This Sunday, let's turn to a fascinating historical morality tale, courtesy of Simon Worrall of the BBC. Reporting from the island of Ternate, in the heart of Indonesia's Spice Islands, he recounts the history of the world's oldest clove tree, apparently named Afo, living on the forested slopes of the wonderfully named Gamalama volcano and estimated to be nearly 400 years old.
The tree itself, once 40 metres high, has died back to a stump and presents a massive, gaunt skeleton to the sky. But what is most interesting in the report are some snippets of spice lore—a Han dynasty ruler forbade any subject to address him who had not chewed cloves beforehand—and the horrific practices of The Netherlands United East India Company (VOC), the world's first multinational corporation.

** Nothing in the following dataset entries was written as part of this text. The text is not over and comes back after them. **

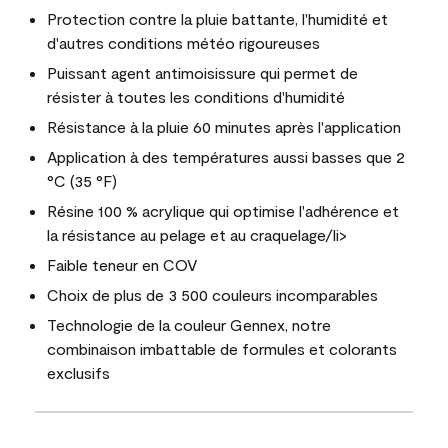
Protection contre la pluie battante, l'humidité et
d'autres conditions météo rigoureuses
Puissant agent antimoisissure qui permet de
résister à toutes les conditions d'humidité
Résistance à la pluie 60 minutes après l'application
Application à des températures aussi basses que 2
°C (35 °F)
Résine 100 % acrylique qui optimise l'adhérence et
la résistance au pelage et au craquelage/li>
Faible teneur en COV
Choix de plus de 3 500 couleurs incomparables
Technologie de la couleur Gennex, notre
combinaison imbattable de formules et colorants
exclusifs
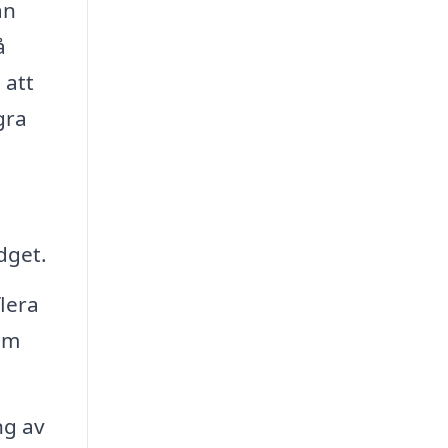
an
å
 att
gra
dget.
flera
om
ng av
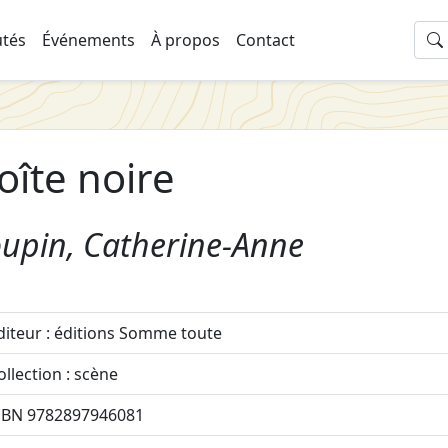
tés
Événements
À propos
Contact
oîte noire
oupin, Catherine-Anne
diteur : éditions Somme toute
ollection : scène
SBN 9782897946081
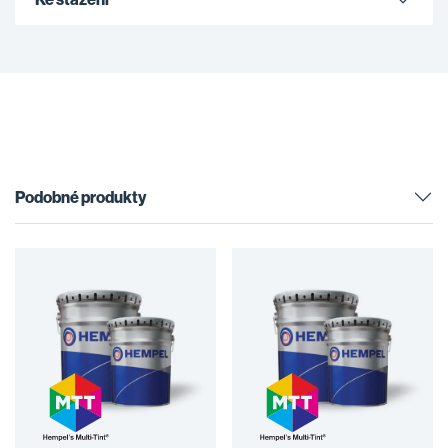
Podobné produkty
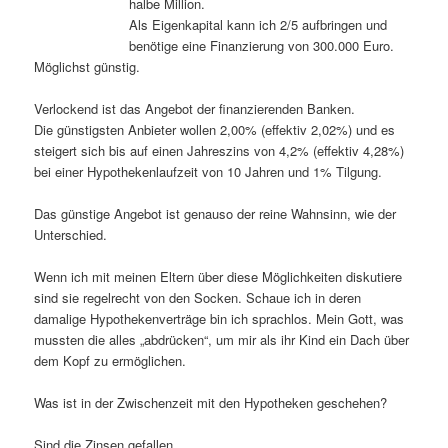
halbe Million.
Als Eigenkapital kann ich 2/5 aufbringen und
benötige eine Finanzierung von 300.000 Euro.
Möglichst günstig.
Verlockend ist das Angebot der finanzierenden Banken.
Die günstigsten Anbieter wollen 2,00% (effektiv 2,02%) und es
steigert sich bis auf einen Jahreszins von 4,2% (effektiv 4,28%)
bei einer Hypothekenlaufzeit von 10 Jahren und 1% Tilgung.
Das günstige Angebot ist genauso der reine Wahnsinn, wie der
Unterschied.
Wenn ich mit meinen Eltern über diese Möglichkeiten diskutiere
sind sie regelrecht von den Socken. Schaue ich in deren
damalige Hypothekenverträge bin ich sprachlos. Mein Gott, was
mussten die alles „abdrücken“, um mir als ihr Kind ein Dach über
dem Kopf zu ermöglichen.
Was ist in der Zwischenzeit mit den Hypotheken geschehen?
Sind die Zinsen gefallen,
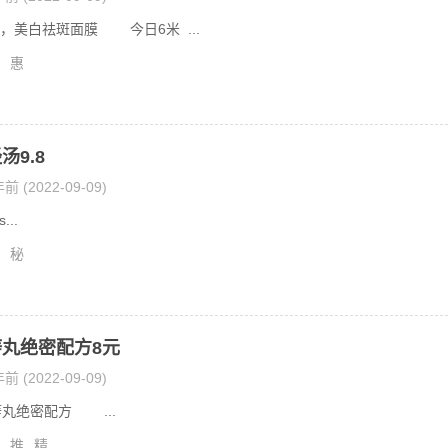
，美白祛斑面膜 今日6米 ...
惠
汤9.8
前 (2022-09-09)
..
秘
丸绝密配方8元
前 (2022-09-09)
丸绝密配方 ...
推
精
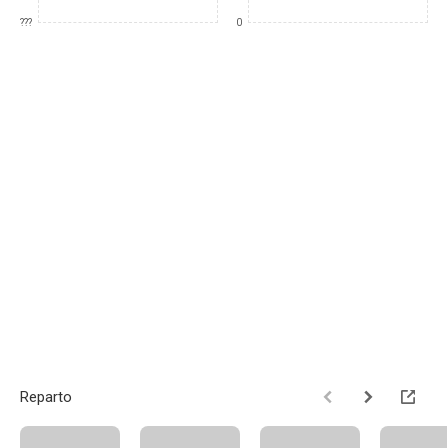
???
0
Reparto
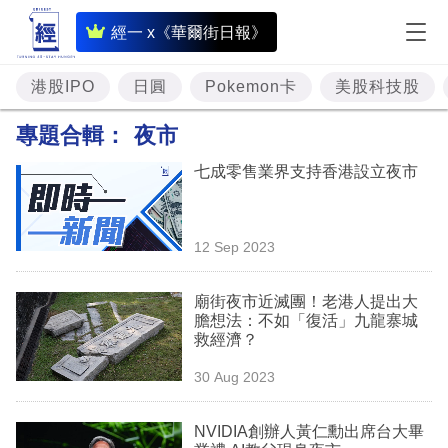
即
經一 x《華爾街日報》
時
財
港股IPO
日圓
Pokemon卡
美股科技股
經
專題合輯：
夜市
專
七成零售業界支持香港設立夜市
題
投
12 Sep 2023
資
樓
廟街夜市近滅團！老港人提出大
膽想法：不如「復活」九龍寨城
市
救經濟？
理
30 Aug 2023
財
NVIDIA創辦人黃仁勳出席台大畢
商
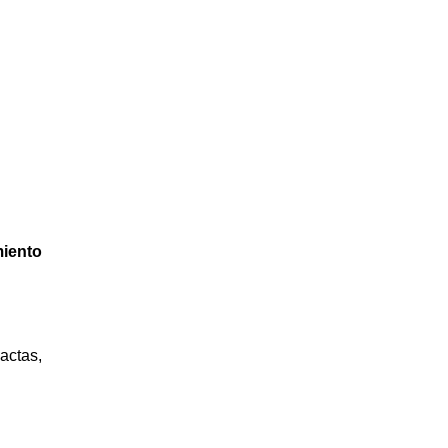
miento
actas,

To ensure its lucrative trade monopoly, in 1652 the VOC instituted a policy of "extirpation": its agents would uproot, burn or otherwise destroy all spice-bearing trees outside its own plantations. Only Afo, high on the mountainside, survived the arboreal genocide.
Anyone caught growing, stealing or possessing clove plants without authorisation faced the death penalty. On the Banda Islands, to the south - the world's only source of nutmeg - the Dutch used Japanese mercenaries to slaughter almost the entire male population.
Like Opec today, the Voc also limited supply to keep prices high. Only 800-1,000 tonnes of cloves were exported per year. The rest of the harvest was burned or dumped in the sea.
Worrall also alludes to Monsanto as well as the OPEC oil cartel for latter-day examples of this ruthlessly monopolistic corporate lineage. And since we have recently been informed by the US Supreme Court that corporations are people too, it is also enlightening to know that they all sprang from a psychopathic Dutch progenitor.
But redemption was to be found in the person of a French naturalist with the Dickensian name of Pierre Poivre (Peter Pepper), who "stole" some of Afo's seedlings (aka trade secrets), which became the foundation stock of the clove plantations of the Seychelles and Zanzibar, ending the Dutch monopoly.
Not a great deal of morality in the tale, but fascinating nonetheless.